Перемены в матери не задели его мальчишеского, беззаботного сердца. Он не умел еще ни чувствовать, ни понимать боль старших. Мать молчала, а он и не нуждался в ее словах. Она по-прежнему ходила на работу, готовила еду, стирала ему рубашки и штаны. Впервые он подумал, что с матерью что-то не так, когда натолкнулся в кладовке на мешок хлебных сухарей.
— Ты чего это сухарей столько насушила? Кому?
Мать приложила палец к губам.
— Молчи. Никому ни слова. Об этом никто не должен знать.
Через месяц в кладовке уже было два полных мешка. Он почувствовал, что боится этих мешков, они его пугали, как все непонятное.
— Говори, зачем ты их собираешь? Я ведь видел, как ты ночью режешь буханки и сушишь в духовке.
— Есть будем, — ответила мать, — людям поможем, дадим старичкам по сухарику, вот они и будут живы.
— Каким старичкам? — закричал он. — У них и зубов нет. Зачем старичкам твои сухари?!
— В воде размочат. Ты не кричи, Сеня, тебя это не касается. А вот когда хлеба не будет, тогда ты сам мне спасибо скажешь.
Он бы отстал от нее — мало ли какие заботы и соображения у старших: копят же некоторые деньги, а они все свои потратили на дом, вот мать и придумала сушить сухари, — но она вдруг сказала:
— Ты в школе попроси буфетчицу, пусть какой хлеб остается от детей, тебе отдает. А я тебе мешок сошью.
Он испугался, увидел материнские глаза, их требовательную просьбу, и сжался в предчувствии беды.
Мать увезли в больницу через несколько дней. Он не знал, чем она заболела, пока один пацан на улице не объяснил: «Твоя мать чокнулась. В магазине стояла и батоны выпрашивала. А потом кричать стала, плакать, ее и увезли в больницу».

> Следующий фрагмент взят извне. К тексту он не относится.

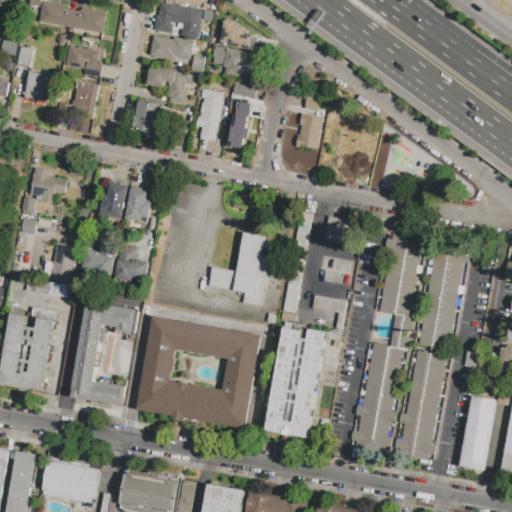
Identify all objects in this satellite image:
building: (183, 1)
building: (189, 1)
building: (34, 3)
building: (2, 8)
building: (3, 10)
road: (488, 16)
building: (73, 17)
building: (75, 18)
building: (178, 19)
building: (181, 19)
road: (426, 29)
building: (236, 35)
building: (236, 36)
building: (63, 39)
building: (10, 48)
building: (171, 48)
building: (172, 49)
building: (219, 52)
building: (25, 56)
building: (26, 57)
building: (84, 60)
building: (86, 60)
building: (234, 62)
building: (238, 65)
road: (489, 66)
road: (414, 73)
road: (127, 75)
road: (489, 76)
building: (171, 83)
building: (173, 83)
building: (36, 86)
building: (37, 86)
building: (229, 87)
building: (3, 89)
building: (4, 89)
building: (244, 89)
building: (248, 89)
road: (377, 100)
building: (81, 101)
building: (82, 102)
building: (312, 102)
building: (313, 104)
road: (278, 107)
building: (232, 111)
building: (209, 114)
building: (209, 114)
building: (147, 117)
building: (149, 117)
building: (238, 125)
building: (309, 131)
building: (309, 132)
road: (255, 174)
building: (47, 186)
building: (49, 186)
building: (113, 200)
building: (114, 201)
building: (139, 205)
building: (140, 205)
building: (28, 206)
building: (29, 207)
building: (27, 225)
building: (29, 226)
building: (45, 227)
building: (341, 231)
road: (312, 251)
building: (102, 259)
building: (100, 260)
building: (298, 261)
building: (63, 262)
building: (64, 263)
road: (188, 263)
building: (131, 265)
building: (132, 266)
road: (499, 266)
building: (20, 267)
building: (247, 270)
building: (246, 271)
building: (508, 271)
building: (509, 272)
building: (1, 279)
building: (401, 283)
building: (51, 289)
building: (441, 297)
building: (442, 299)
road: (1, 300)
building: (331, 308)
road: (208, 322)
building: (509, 336)
building: (388, 343)
road: (358, 348)
building: (28, 350)
building: (100, 350)
building: (100, 351)
building: (28, 353)
building: (505, 353)
building: (506, 354)
building: (471, 360)
building: (199, 372)
building: (200, 372)
road: (455, 376)
road: (52, 382)
building: (295, 382)
building: (297, 384)
building: (505, 395)
building: (378, 398)
building: (422, 404)
building: (422, 407)
building: (478, 433)
building: (479, 434)
building: (508, 454)
building: (508, 454)
road: (255, 463)
building: (3, 468)
building: (3, 469)
building: (21, 482)
building: (22, 482)
building: (72, 482)
building: (73, 482)
building: (149, 492)
building: (148, 494)
building: (184, 496)
building: (222, 499)
building: (223, 500)
building: (104, 503)
building: (112, 503)
building: (273, 503)
building: (274, 505)
building: (333, 509)
building: (335, 509)
road: (511, 510)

Он поверил, но набросился на пацана с кулаками:
— А ну, говори, кто пустил брехню?
Не знал тот пацан, да и Семен тогда не знал, что мать не батоны выпрашивала, она стояла на выходе из магазина и просила довесочек, тот маленький, граммов на десять — пятнадцать кусочек хлеба, который в войну почему-то всегда лежал на верху «пайки» и даже целой буханки, если семья была большая и хлеб выкупали за два дня.

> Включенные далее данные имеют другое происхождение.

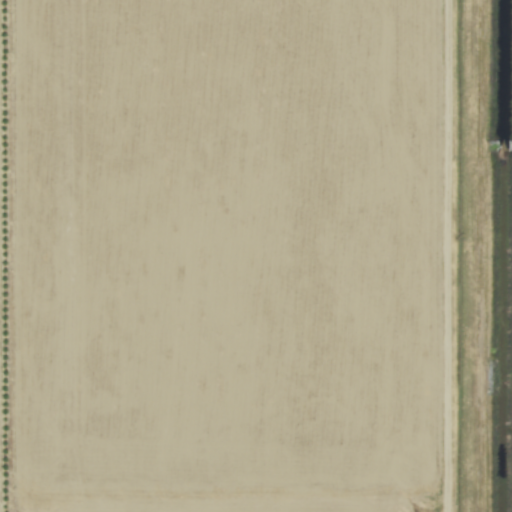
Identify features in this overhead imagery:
road: (447, 256)
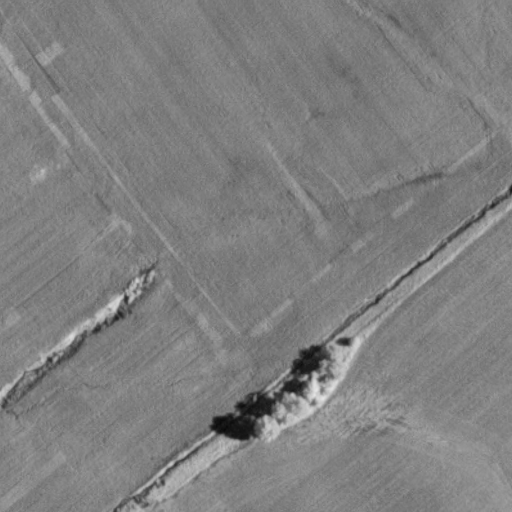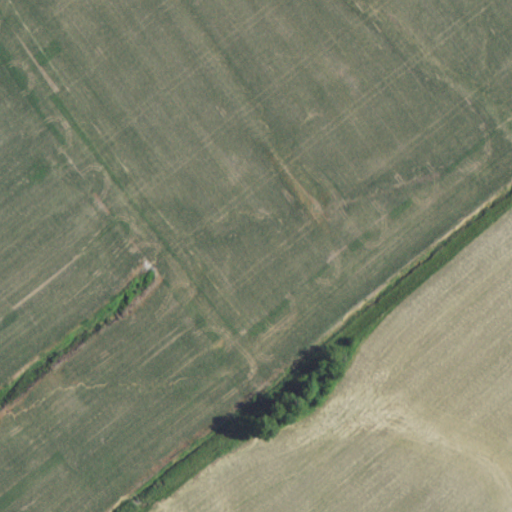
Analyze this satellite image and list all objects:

Теперь в хлебных магазинах и весов нет, спроси любого человека, сколько килограммов хлеба несет в сумке, только плечами пожмет: кто его знает?
Болезнь матери изменила характер Семена. Общительный и неугомонный до этого, он стал тихим и замкнутым. Стал чураться сверстников, после школы уже не бегал по улице.. Седая тетка-доктор, с папироской в прокуренных пальцах, сказала ему, когда мать выписывали из больницы:
— Ты убирай хлеб со стола, пусть он не лежит у вас в доме на виду. И вообще старайся с матерью разговаривать о чем-нибудь хорошем, не расстраивай ее.

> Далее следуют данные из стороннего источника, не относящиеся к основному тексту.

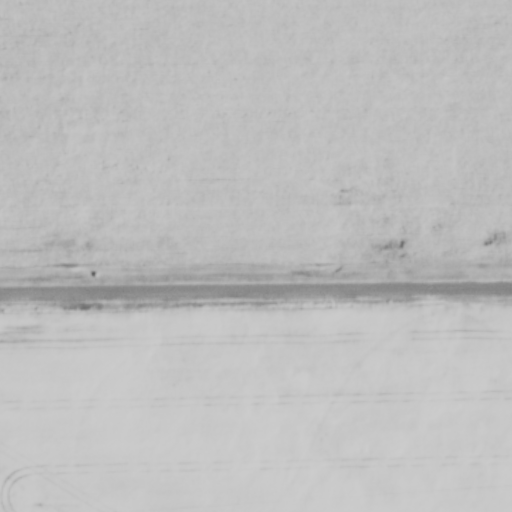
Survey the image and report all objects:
road: (256, 285)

Доктор не знала, какую тяжелую ношу взвалила ему на плечи: разговаривать о хорошем. Он вообще до этого не разговаривал с матерью; спрашивал — она отвечала, она спрашивала — он отвечал.
— У нас дома сухарей два мешка, она насушила. Куда их девать?
— Их надо убрать, — сказала доктор, — их не должно быть в доме.
Он не спросил — куда убрать? Ночью перенес мешки в сарай и заложил дровами.
Мать до болезни работала приемщицей в швейном ателье, после больницы ей дали инвалидность и назначили небольшую пенсию. Семен тоже получал пенсию за отца, и они могли бы жить на эти две пенсии. Но другая врач, из диспансера, куда мать ходила лечиться, вызвала Семена и сказала:
— Ей надо работать. Подыщи матери такое дело, чтобы она не входила в прямой контакт с людьми. Походи по артелям, может быть, найдешь надомную работу.
Он не знал, что можно было ответить этой докторше: «Вы — лечебное учреждение, раз знаете, что ей надо работать в каком-то особенном месте, вот и помогите трудоустроиться».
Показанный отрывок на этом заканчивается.